What is expected: Only lines holding "este" are needed; copy each of them from the data below.

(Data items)
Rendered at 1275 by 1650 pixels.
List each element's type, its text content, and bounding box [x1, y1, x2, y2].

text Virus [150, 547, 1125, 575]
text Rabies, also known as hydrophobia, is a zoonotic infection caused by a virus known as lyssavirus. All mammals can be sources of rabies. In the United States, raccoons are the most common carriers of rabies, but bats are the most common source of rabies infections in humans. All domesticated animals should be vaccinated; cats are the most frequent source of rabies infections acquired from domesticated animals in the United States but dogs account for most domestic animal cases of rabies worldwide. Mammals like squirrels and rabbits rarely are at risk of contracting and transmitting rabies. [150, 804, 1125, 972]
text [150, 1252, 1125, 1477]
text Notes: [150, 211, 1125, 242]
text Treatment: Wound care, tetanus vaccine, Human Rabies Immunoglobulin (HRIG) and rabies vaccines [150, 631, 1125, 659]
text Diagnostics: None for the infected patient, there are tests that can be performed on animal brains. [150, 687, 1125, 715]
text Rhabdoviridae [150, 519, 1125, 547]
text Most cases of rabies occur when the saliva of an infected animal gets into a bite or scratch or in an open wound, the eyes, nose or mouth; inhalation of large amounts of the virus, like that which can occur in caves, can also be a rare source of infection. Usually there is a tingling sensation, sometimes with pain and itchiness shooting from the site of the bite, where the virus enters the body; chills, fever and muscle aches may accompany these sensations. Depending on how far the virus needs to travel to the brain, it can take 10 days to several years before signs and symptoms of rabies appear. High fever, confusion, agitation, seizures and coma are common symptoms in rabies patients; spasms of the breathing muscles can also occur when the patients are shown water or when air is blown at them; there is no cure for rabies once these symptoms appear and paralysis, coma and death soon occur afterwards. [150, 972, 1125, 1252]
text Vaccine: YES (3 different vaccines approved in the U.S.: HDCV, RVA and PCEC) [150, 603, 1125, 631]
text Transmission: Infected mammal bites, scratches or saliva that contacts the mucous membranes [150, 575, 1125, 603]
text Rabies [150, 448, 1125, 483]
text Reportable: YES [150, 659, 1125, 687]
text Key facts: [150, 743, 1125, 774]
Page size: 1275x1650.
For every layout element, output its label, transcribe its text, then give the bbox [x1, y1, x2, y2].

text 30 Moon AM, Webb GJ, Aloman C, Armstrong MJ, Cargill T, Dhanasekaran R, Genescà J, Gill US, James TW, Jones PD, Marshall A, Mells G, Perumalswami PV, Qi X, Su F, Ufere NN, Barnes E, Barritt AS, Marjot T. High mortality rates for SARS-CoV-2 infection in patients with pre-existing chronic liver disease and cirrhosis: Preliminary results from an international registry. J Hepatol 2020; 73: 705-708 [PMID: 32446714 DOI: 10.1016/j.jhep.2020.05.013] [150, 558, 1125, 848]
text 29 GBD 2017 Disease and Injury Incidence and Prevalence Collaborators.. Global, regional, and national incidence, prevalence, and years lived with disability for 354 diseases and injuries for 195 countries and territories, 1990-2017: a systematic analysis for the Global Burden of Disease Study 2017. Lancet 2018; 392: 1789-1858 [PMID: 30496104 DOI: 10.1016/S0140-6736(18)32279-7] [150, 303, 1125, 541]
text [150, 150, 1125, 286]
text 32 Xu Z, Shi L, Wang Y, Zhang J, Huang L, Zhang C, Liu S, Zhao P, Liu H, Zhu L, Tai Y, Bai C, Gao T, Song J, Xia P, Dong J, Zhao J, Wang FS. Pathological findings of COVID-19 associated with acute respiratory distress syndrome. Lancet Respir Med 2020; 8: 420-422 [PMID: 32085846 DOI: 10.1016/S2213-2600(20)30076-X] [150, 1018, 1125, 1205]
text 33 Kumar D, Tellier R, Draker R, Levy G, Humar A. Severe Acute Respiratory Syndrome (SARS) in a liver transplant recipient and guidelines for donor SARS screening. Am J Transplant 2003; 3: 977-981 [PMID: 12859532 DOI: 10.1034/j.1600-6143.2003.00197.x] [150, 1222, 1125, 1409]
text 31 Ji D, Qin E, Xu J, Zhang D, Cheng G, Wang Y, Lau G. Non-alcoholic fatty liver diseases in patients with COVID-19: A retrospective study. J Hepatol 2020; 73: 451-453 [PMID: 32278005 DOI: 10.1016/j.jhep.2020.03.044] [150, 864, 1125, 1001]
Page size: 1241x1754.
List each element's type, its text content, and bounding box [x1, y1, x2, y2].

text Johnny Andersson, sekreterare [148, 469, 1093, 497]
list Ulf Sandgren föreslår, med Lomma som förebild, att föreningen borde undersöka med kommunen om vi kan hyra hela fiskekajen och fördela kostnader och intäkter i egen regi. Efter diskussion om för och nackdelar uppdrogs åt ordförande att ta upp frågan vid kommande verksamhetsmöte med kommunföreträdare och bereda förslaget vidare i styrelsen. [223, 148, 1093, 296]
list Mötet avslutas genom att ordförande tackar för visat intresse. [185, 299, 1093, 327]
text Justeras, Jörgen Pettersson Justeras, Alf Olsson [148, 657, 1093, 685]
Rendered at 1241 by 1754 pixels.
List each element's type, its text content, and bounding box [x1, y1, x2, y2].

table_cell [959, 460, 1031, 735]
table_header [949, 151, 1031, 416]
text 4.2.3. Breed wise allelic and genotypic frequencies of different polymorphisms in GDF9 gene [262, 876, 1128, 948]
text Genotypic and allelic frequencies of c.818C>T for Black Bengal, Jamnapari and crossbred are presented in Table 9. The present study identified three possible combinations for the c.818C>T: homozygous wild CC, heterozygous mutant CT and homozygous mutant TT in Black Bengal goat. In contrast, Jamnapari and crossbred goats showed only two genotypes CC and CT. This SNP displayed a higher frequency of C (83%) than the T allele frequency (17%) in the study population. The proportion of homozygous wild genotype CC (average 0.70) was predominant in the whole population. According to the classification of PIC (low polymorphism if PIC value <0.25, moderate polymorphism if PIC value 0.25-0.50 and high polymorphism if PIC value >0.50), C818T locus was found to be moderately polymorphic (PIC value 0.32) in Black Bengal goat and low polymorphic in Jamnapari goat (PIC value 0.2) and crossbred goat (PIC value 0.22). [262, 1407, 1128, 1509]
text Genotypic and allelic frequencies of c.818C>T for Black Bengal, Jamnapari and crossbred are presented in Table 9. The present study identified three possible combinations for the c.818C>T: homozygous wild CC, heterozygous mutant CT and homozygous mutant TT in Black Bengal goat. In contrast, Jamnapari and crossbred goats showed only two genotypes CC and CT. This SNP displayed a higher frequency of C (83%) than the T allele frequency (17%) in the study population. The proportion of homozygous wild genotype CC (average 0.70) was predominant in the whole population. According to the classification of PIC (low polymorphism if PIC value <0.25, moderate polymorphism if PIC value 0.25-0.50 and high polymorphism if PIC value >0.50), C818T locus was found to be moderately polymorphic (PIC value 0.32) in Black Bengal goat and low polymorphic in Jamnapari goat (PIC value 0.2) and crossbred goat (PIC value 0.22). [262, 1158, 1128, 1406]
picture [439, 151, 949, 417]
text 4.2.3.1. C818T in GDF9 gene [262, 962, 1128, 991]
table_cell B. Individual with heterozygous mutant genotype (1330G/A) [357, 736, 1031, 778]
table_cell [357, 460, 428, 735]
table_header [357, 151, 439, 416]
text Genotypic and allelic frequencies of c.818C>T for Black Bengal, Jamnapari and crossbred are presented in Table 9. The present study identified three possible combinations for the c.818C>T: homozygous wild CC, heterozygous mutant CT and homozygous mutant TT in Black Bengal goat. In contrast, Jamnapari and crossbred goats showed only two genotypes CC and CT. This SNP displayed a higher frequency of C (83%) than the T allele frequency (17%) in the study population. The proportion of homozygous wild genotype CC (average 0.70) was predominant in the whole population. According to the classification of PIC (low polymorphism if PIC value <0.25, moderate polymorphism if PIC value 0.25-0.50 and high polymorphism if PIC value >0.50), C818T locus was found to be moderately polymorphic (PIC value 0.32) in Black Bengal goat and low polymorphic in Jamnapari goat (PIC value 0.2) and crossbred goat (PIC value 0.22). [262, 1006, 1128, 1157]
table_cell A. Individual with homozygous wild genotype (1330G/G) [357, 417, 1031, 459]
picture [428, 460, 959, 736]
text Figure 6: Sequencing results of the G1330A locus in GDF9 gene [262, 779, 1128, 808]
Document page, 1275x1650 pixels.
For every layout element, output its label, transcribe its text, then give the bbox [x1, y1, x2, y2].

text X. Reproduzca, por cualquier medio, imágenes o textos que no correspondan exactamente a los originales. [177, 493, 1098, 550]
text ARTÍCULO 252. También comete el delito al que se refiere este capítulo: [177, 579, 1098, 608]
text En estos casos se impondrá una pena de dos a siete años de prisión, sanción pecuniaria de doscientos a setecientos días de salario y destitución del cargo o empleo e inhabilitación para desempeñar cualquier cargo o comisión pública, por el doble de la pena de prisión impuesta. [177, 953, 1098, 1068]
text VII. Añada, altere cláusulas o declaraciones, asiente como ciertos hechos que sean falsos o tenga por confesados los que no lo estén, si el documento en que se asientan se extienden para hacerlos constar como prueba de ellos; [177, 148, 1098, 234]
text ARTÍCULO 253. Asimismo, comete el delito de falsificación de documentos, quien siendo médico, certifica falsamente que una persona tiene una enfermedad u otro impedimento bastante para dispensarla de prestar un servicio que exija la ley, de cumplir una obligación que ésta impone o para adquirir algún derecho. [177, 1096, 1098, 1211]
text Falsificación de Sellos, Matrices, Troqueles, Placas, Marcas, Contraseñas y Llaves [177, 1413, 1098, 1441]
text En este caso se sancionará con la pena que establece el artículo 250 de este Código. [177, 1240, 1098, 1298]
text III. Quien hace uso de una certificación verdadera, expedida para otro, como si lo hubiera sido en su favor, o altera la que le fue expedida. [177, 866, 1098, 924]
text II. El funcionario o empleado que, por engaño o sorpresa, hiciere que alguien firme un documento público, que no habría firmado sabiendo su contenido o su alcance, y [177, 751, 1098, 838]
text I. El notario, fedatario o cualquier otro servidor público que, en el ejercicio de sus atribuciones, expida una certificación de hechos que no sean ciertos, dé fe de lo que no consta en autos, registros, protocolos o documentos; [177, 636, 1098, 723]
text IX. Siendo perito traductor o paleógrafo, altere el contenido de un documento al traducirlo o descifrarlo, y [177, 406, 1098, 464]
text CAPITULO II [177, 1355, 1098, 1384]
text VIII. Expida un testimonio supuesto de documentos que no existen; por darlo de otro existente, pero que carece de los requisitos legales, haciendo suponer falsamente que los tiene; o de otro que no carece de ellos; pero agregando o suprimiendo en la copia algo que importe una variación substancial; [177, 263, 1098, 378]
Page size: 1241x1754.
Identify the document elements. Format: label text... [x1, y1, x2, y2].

Finished task:
text ARTÍCULO 252. También comete el delito al que se refiere este capítulo: [177, 579, 1098, 608]
text En este caso se sancionará con la pena que establece el artículo 250 de este Código. [177, 1240, 1098, 1298]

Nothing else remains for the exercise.